De même que Voynet, en n'ayant pas démissioné à l'époque où le maïs transgénique a été imposé en fRANCE s'est rendue coupable de la transgénisation de ce pays, méritant en cela son surnon de ministre du maïs transgénique ; de même que le Parti "communiste" en ne démissionant pas lors de la fermeture de Renault Vilvorde en Belgique ni lors de la privatisation par Jospin des télécoms ; de même que ces deux tristes personnages (les Verts et le P"C") sont autant responsables que Jospin des saloperies que nous a faites le gouvernement "socialiste" ; de même qu'ils lui ont servi de caution morale ; de la même façon, Shimon Peres et les sionistes de gauche apparaîtront aux yeux de l'histoire comme tout autant responsables que sharon du génocide des Palestiniens : ils n'ont pas démissioné, acceptant par là de servir de caution morale à celui qui est dors et déjà nommé le Hitler juif : Sharon.

Shimon Peres et toute la gauche sioniste sont coupables !

Merci pour votre attention,
Meilleure salutation,
do
http://mai68.org

Post Scriptum :
¯¯¯¯¯¯¯¯¯¯¯¯
Les sionistes de gauche sont des sionistes : on a beau être à la gauche du pire parti d'extrême-droite, on n'en est pas moins dans le pire parti d'extrême-droite !

_____________________________________

2° NOTE de do : Salut,

Shimon Peres a-t-il démissioné du gouvernement Sharon ? !

NON !

Donc il est tout autant coupable que Sharon !

C'est trop facile d'accuser Sharon sans parler des autres sionistes.

C'est tout le sionisme qui est coupable !

Pas seulement Sharon !

Comme personne à par moi n'aura dénoncé que Shimon Peres n'a pas démissioné et qu'il a donc servi de caution morale aux exactions de Sharon, Si les Israéliens virent Sharon, alors Shimon Peres pourra prendre la tête d'Israël !

Vous contenteriez-vous de ça ?

Et que se passera-t-il ensuite, Dans ce cas ?

Les sionistes attendront simplement que le monde les oublie un peu, ils attendront des temps plus favorables, puis il y aura de nouvelles élections, et pendant la campagne électorale le Shin Beth ou le Mossad (services secrets israélien) manipuleront un quelconque groupe islamiste pour qu'il fasse du terrorisme aveugle en Israël dans le style kamikaze, puis un nouveau Sharon sera élu, et les sionistes auront enfin la possibilité de continuer leur travail là où Sharon avait dû l'abandonner.

Vous avez qu'à regarder l'histoire : ce que je viens de projeter pour l'avenir, c'est ce qui s'est déjà passé ! comment Sharon a-t-il pu être élu ? de la façon que je décris plus haut !

Et tous les gens qui ont un peu de pouvoir, et donc Peres lui-même, le savent, et personne ne le dit ! Tous complices !

___________________________________

3° NOTE de do : C'est TOUT Israël qui est une colonie !

C'est tout Israël qui est une colonie !

C'est tout Israël qui est un territoire occupé !

Les cow-boys n'ont respecté aucun traité de paix !

Les cow-boys ont tué tous les Indiens afin de leur voler TOUT leur territoire !

Les frontières de 1967, c'est comme la ligne de démarcation en France pendant la guerre de 39-45 !

La frontière de 1967, c'est comme la ligne nord-sud, dans ce qui était en train de devenir les USA, que les envahisseurs-voleurs-génocideurs-cow-boys avaient promis aux Indiens que si les Indiens acceptaient que les cow-boys aient le droit de rester à l'Est, alors les cows-boys n'iraient pas à l'ouest !

Les cow-boys n'ont jamais eu l'intention de respecter aucun traité de paix ils ont envahi l'Amérique et ils ont tué tous ceux qui ont cherché à les en empêcher.
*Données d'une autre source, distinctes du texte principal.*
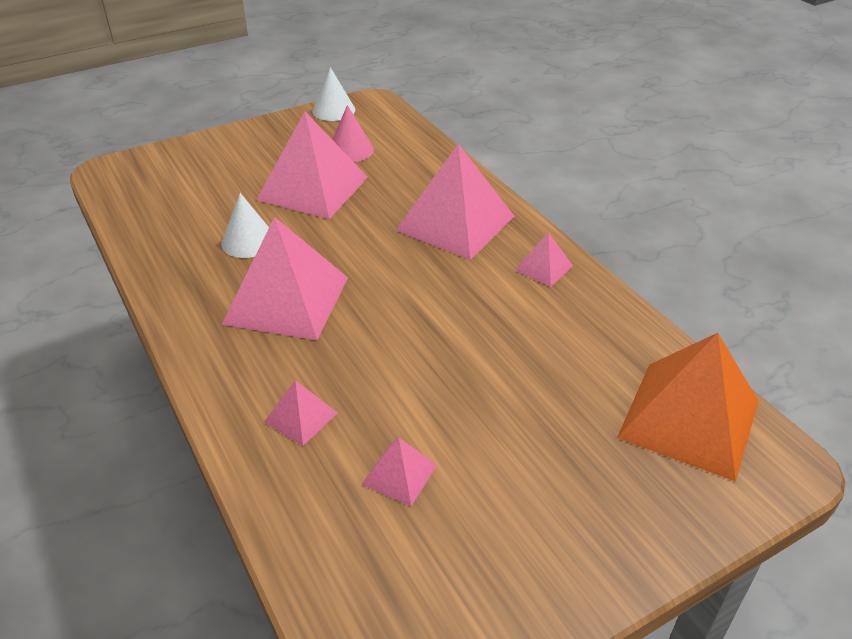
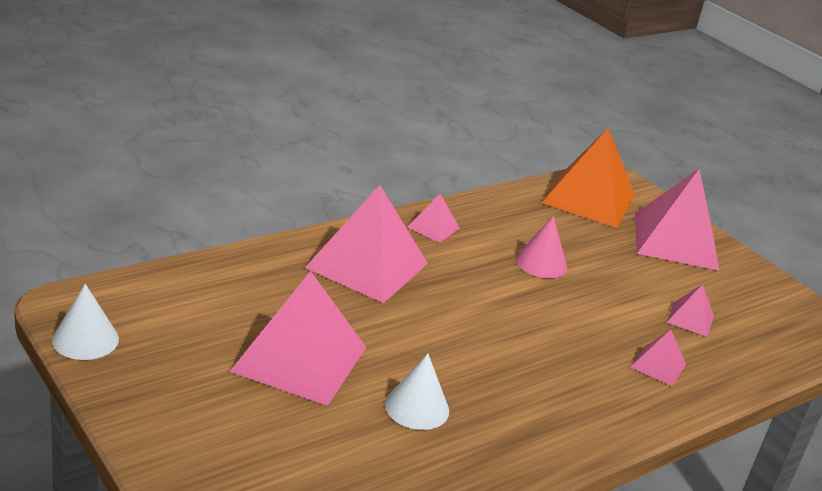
camera: 100 degrees left, 10 degrees down
pink pyramid [222,217,348,340] -> pink pyramid moved to [635,169,719,271]
pink cone [332,105,374,162] -> pink cone moved to [516,216,567,278]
Les traités de paix n'ont servi que les cow-boys, quand ils avaient envie de se reposer de leur guerre contre les Indiens et de réfléchir à comment la mener plus intelligemment, comment convaincre ceux qui parmi eux commençaient à se poser des questions, et à se demander si finalement les Indiens n'auraient pas une âme !

Les cow-boys n'ont respecté aucun traité de paix !

C'est tout Israël qui est un territoire occupé !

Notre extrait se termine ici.